I think the way around this is to make multiple roll-outs per model per problem. Get n different CoTs from Shoggoth, then for each of those get k different summarizations from Face. You then have n*k final answers. Optimal values for n and k probably depend on how expensive the roll-outs are. This population of answers allows you to usefully get a feedback signal about Shoggoth's contribution vs Face's contribution.
So, how do you extract the desired credit-assignment info out of this?
(Also, how do you then use that info?)
If I have 10 students but I can only test them in pairs, I can get some information on how good individual students are by testing multiple different pairings.
If I have just Alice and Bob, I pairing them up multiple times doesn't help so much.
The better the paraphraser, the better the anti-steganography incentive. If the paraphraser itself is easily manipulable by adversarial inputs, then you'll see some weird things like the CoT manipulating the paraphraser to get more useful cognition out of it rather than mere paraphrasing. This is undesirable.
So, I imagine that prompting a vanilla LLM would not be a great approach.
I think first you want to build a fairly good "semantic similarity score" (this shouldn't be too hard) and then you want to fine-tune an LLM to encourage high-entropy paraphrasing (reward entropy, while also heavily punishing low semantic similarity score). This is similar to @CBiddulph's idea here.
I agree that this could plausibly work with a relatively small model and therefore result in a relatively low alignment tax. However, note that my view of this whole proposal as an alignment technique requires that you try and change your RL incentive structure when you see a deceptive mismatch between what the shoggoth says and what the face says. This is a significant alignment tax.
In my view, the misaligned behavior is split across the shoggoth and face in most cases. In the case which Daniel K anticipates, the Shoggoth is misaligned in the sense of explicitly (but honestly) plotting to deceive, while the face is misaligned in the sense of dishonestly concealing.
So I am interpreting you as asking why we might expect that specific division of responsibilities, rather than some other divisions such as those you mention.
One reason is that we already see this empirically in the o1 report.
However, to me, the distinction between your case 1 and 2 is not so important. Both scenarios you propose preserve the important thing: there is a mismatch between an honest CoT and a dishonest final answer, which would allow the deceptive final answer to be detected.
There could be other cases where this doesn't happen; this method is not a guaranteed lie detector.

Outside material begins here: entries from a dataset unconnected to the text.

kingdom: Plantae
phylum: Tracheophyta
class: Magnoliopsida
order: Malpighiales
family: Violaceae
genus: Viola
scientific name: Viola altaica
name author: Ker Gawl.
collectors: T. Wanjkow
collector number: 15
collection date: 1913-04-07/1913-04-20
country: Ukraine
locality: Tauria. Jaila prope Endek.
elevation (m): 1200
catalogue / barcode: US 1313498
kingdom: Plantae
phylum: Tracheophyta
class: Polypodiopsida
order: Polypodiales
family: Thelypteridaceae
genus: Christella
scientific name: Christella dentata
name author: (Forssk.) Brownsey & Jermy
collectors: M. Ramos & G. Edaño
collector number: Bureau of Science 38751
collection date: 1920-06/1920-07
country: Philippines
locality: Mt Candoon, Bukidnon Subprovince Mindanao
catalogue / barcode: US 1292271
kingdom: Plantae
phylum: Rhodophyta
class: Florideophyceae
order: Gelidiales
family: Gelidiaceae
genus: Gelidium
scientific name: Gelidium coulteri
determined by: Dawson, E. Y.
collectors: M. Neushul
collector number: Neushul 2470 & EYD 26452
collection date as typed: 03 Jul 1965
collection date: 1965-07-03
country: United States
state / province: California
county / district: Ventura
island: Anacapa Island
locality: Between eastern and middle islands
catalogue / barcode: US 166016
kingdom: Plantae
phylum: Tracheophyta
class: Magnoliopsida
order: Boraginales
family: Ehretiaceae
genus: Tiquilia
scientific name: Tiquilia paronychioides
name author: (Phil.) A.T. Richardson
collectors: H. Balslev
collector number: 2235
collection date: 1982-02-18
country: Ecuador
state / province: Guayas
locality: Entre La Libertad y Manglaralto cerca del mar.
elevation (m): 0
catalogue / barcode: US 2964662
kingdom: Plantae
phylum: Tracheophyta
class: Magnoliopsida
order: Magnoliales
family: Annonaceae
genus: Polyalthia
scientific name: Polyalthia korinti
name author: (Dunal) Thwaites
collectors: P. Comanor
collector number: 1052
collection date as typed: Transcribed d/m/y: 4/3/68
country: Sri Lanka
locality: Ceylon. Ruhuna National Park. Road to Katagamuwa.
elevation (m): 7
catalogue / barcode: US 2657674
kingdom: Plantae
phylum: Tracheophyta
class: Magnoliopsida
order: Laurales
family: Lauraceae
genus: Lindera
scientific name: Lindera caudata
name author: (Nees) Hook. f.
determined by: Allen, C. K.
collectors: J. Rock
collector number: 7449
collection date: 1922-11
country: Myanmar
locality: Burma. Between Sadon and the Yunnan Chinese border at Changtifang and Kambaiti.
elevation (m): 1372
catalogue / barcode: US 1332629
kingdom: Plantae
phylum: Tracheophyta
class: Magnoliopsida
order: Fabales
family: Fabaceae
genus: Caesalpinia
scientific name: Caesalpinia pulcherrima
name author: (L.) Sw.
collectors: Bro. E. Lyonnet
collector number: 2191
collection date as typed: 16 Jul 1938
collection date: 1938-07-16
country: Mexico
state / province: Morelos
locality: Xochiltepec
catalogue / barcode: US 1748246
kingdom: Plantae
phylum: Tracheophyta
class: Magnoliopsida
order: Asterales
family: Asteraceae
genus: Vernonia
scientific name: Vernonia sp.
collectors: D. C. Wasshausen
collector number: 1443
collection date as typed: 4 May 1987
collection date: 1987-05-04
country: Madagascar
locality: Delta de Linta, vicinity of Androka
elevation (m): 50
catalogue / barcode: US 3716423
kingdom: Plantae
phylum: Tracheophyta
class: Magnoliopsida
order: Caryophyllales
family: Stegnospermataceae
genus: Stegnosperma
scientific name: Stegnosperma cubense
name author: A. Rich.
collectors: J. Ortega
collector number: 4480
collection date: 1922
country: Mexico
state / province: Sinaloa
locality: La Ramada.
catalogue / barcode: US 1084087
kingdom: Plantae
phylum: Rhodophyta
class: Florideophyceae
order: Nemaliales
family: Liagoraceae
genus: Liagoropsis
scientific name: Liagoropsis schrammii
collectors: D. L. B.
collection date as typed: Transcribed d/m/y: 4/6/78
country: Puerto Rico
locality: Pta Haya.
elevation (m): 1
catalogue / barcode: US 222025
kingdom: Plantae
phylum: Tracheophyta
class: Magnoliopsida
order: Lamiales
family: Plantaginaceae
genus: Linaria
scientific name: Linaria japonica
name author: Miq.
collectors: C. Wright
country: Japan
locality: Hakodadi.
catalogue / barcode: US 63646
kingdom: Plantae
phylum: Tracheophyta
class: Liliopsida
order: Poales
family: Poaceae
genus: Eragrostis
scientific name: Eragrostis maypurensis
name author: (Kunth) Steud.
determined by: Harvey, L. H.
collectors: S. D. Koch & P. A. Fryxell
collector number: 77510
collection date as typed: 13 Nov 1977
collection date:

To me, the point is that it will at least sometimes happen. A lie detector that only sometimes works is better than no lie detector at all.
If you give a kid a diary and try to avoid giving them any reason to think you're reading it, then the kid might write honestly in the diary and reveal some deceptions you wouldn't previously have known about. The kid might also do any number of other things. However, setting aside the ethics of snooping on your kid and lying to them about it, it's better than nothing.
See here for an updated version of my thinking based on discussion with Daniel:
https://www.lesswrong.com/posts/Tzdwetw55JNqFTkzK/why-don-t-we-just-shoggoth-face-paraphraser
Yeah, I agree that's at least somewhat true. So, given that, is it a good move or not? I don't see much of an upside, since there's a heavy financial incentive for the big labs to do little about concerning results observed in such models. IE, when it comes to the question of whether frontier labs training o1-like models should follow OpenAI's example of avoiding safety training for the CoT, I think it's right to discourage them from doing this rather than encourage them... although, I say this with very low confidence.